An image showing plastic litter and marine organisms on the Arctic seafloor. (James Taylor / OFOS / Alfred Wegener Institute)

The Arctic’s growing tourism and shipping industry might not just bring more cash: it could bring more trash.

That’s according to a team of German scientists who report in the online scientific journal, Deep Sea Research Part 1: Oceanographic Research Papers, that more garbage sits on the Arctic seabed than ever before, and it’s linked to areas that have seen a boom in vessel traffic as Arctic ice recedes.

The report’s conclusions are drawn from photographs they collected between 2002 and 2014 that show trash resting on the ocean floor west of the Norwegian Arctic archipelago of Svalbard.

Scientists Mine K. Tekman, Thomas Krumpen and Melanie Bergman say the high levels of trash density are “surprising,” considering “the remote location [of the field stations].”

So how much more waste?

One of two research locations between Greenland and Svalbard reached a “mean annual litter density,” or ALD, of 6,566 items per square kilometer in 2014, or slightly less than the 6,620 per square kilometer average for an area of the seabed near Lisbon—capital of Portugal—with a population well over half a million.

Those figures are a projected average, using an algorithm agreed upon by the academic community—there actually only 89 pieces of trash catalogued in 7,058 photos taken across about 28,161 square metres.

But when compared with ship activity in the region, the data showed “significant positive correlations” between trash density and ship counts, according to the report.

“The increase in tourism and fishing vessel sightings west off Svalbard showed the strongest increase among maritime traffic information,” the report notes, adding that rough head counts by coast guard vessels of ships in the area more than doubled between 2002 and 2014, from 47 sightings to 102.

Ein Stück Plastiknetz am HAUSGARTEN, dem Tiefsee-Observatorium des Alfred-Wegener-Instituts in der Framstraße. Diese Aufnahme stammt vom OFOS-Kamerasystem aus 2500 m Tiefe. A piece of plastic net at the HAUSGARTEN, the deepsea observatory of the Alfred Wegener Institute in the Fram Strait. This image was taken by the OFOS camera system in a depth of 2500 m.
A piece of plastic net at the HAUSGARTEN, the deepsea observatory of the Alfred Wegener Institute in the Fram Strait. (Melanie Bergmann / OFOS / Alfred Wegener Institute)

Shifting norms for Arctic sea ice, which continues to set new record lows during the winter, allow more ships to travel further north in open water and areas of thin ice.

Thin ice can then deposit trash across the High Arctic when it melts in the summer, the report speculated.
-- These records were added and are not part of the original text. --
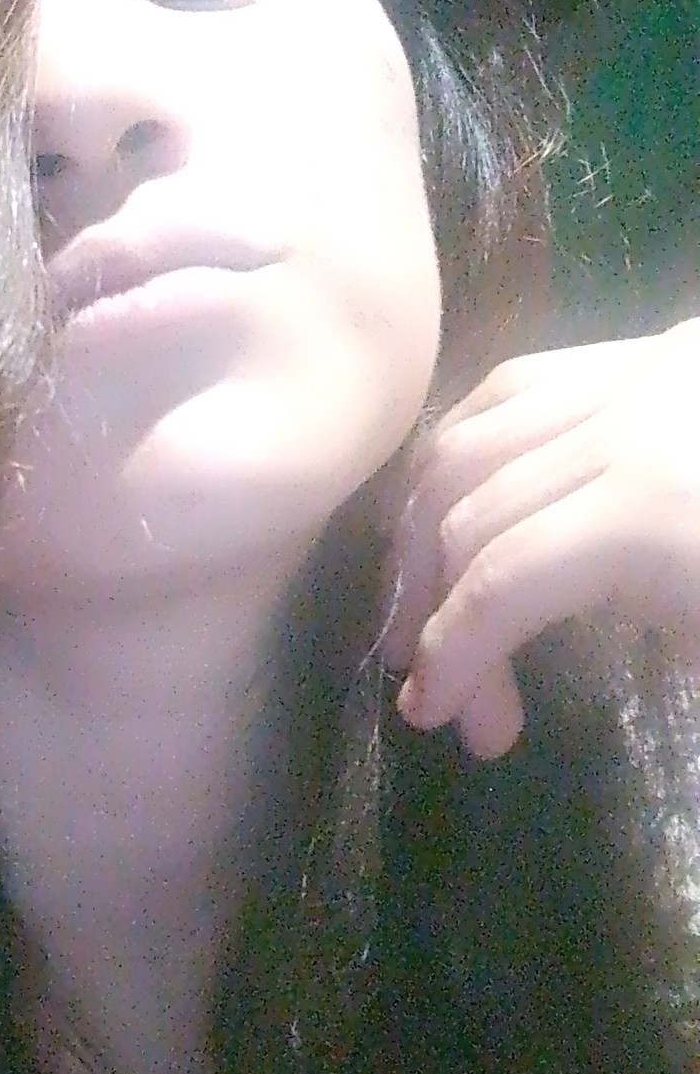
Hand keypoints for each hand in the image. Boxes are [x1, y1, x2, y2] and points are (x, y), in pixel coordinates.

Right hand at [383, 315, 699, 758]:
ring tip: (419, 603)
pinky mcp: (634, 355)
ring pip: (467, 443)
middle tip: (447, 693)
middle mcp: (621, 433)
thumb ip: (654, 659)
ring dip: (422, 530)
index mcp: (655, 517)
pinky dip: (459, 450)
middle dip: (437, 613)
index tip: (437, 719)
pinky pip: (507, 389)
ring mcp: (626, 381)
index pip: (505, 582)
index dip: (455, 654)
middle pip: (471, 517)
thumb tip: (500, 704)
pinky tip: (448, 506)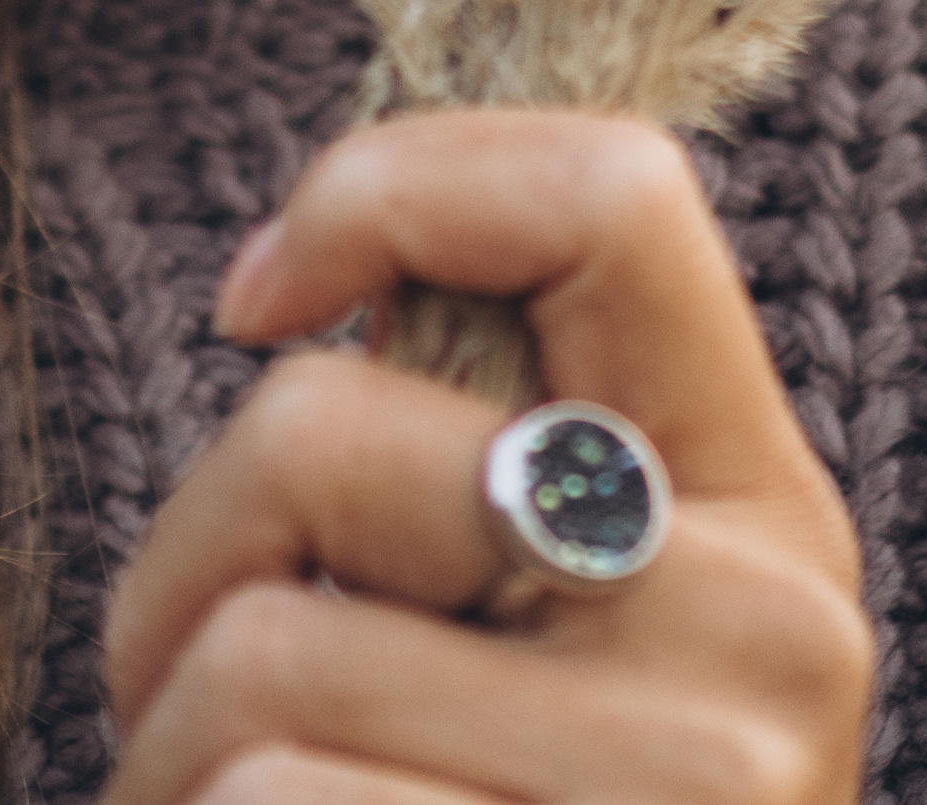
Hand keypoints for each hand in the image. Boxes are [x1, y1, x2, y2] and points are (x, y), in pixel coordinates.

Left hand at [102, 111, 870, 804]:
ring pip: (252, 658)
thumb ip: (477, 468)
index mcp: (765, 508)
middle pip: (326, 433)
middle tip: (182, 688)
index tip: (259, 305)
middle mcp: (770, 638)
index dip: (390, 183)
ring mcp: (689, 803)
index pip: (614, 188)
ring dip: (156, 761)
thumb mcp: (551, 643)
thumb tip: (294, 292)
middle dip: (178, 562)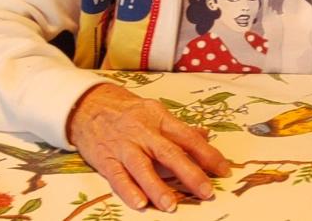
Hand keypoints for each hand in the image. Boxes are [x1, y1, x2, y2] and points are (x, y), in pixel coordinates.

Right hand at [67, 83, 230, 212]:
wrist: (88, 105)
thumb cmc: (127, 111)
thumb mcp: (155, 112)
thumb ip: (179, 128)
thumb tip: (205, 136)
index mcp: (159, 118)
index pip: (187, 137)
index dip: (207, 154)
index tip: (224, 170)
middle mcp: (143, 132)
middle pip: (169, 153)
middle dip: (189, 173)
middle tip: (207, 192)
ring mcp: (124, 146)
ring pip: (143, 167)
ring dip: (158, 187)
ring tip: (172, 205)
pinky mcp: (106, 159)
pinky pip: (117, 176)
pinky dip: (128, 190)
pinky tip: (140, 203)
“The receding sea ice coverage associated with global change has opened hitherto largely inaccessible environments to humans and the impacts of tourism, industrial activities including shipping and fisheries, all of which are potential sources of marine litter,” the report says.

Some of the items documented in the study include rope, fabric, glass, cardboard, pottery, timber and plastic.

And the trash isn’t just lying inert on the seafloor: 50 of the 89 catalogued trash items were affecting organisms such as sponges, stalked sea lilies, anemone and shrimp.

Still more seafloor trash may become a trend to look forward to in the coming years, as the Arctic’s yearly sea ice extents continue to shrink and more ships routinely navigate through the Northwest Passage.

As governments continue to develop regulations for a growing northern tourism industry, more ships—such as the record setting 1,000-passenger Crystal Serenity cruise ship—have navigated through the passage each year.

And many of those ships will be passing through Lancaster Sound, between Baffin Island and Devon Island, at some point in their journeys, potentially impacting a major marine polynya that was at the center of a series of relinquished oil permits by Shell Canada last summer.

“Our findings indicate that the Arctic faces a pollution problem and that it is spreading in the North,” the report said.

“Considering the importance of the Arctic region for global climate and ecosystem health, identifying the changes in [human caused] stress and its direct or indirect sources provide future information for future projections to regulate human activities.”